Sunday, February 13, 2011

ode to an ode

Keats' poem "Ode on a Grecian Urn" is a speaker reflecting on his thoughts about an urn made in ancient Greece. A "foster-child of silence and slow time," an artifact that has been passed down through the ages and whose original creator is not alive nor likely known, tells unknown stories of people living at the time and holds only mystery to those who view it now. The speaker contemplates two scenes -- one depicting two people singing and piping, whom he interprets to be lovers, one pursuing the other, among trees in the springtime; the other, an emptied town, whose residents he believes have gone to some sacrificial ritual.
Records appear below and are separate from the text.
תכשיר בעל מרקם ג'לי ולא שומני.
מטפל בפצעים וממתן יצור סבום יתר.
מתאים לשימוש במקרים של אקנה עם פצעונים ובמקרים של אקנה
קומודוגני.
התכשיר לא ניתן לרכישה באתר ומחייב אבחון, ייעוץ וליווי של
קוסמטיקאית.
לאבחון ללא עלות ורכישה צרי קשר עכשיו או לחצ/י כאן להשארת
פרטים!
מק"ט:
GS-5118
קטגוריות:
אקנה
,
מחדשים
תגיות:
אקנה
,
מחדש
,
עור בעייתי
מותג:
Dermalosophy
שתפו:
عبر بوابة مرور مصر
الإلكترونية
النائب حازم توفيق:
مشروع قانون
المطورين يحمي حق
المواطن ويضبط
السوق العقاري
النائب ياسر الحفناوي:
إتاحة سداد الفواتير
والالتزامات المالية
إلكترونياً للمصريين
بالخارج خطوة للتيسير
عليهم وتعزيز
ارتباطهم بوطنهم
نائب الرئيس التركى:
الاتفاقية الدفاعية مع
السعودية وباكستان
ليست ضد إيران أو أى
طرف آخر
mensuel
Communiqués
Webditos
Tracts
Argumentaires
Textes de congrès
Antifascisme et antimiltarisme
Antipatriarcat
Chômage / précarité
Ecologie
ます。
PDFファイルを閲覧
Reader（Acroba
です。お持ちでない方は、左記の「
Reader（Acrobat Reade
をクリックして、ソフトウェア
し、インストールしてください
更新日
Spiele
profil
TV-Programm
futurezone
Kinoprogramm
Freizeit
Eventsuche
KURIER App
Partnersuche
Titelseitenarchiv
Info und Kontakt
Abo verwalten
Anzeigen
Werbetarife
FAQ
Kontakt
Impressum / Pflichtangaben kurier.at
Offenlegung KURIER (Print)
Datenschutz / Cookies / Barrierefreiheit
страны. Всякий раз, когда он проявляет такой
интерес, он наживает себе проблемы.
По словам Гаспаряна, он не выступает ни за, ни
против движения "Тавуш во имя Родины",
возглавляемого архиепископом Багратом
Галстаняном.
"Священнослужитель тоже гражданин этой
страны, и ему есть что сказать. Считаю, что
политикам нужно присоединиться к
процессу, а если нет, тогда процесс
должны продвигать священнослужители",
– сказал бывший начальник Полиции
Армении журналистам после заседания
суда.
It seems the speaker's biggest woe in viewing the urn is that the scenes it displays are forever frozen in time. The pursuing lover will never satiate his desire to be with the woman just out of his reach; the empty town will always be empty, with no one to explain why. I think the speaker also feels a sort of envy for the nature of the art, in that he wishes he could usurp time himself. He almost curses the object for its ability to "tease us out of thought" and make us feel, in effect, frozen in time. In the last lines, however, he realizes the good intention of the object and of all art to reveal to us truth through beauty, and vice versa.

1 comment:

Natalie said...

I'd not read the first stanza of "Ode" so closely as we did on Tuesday, and I realize now just how much more can be interpreted by honing in on close reading skills. The line "Thou foster-child of Silence and slow Time" turned out to contain so much more depth and meaning that I had originally thought.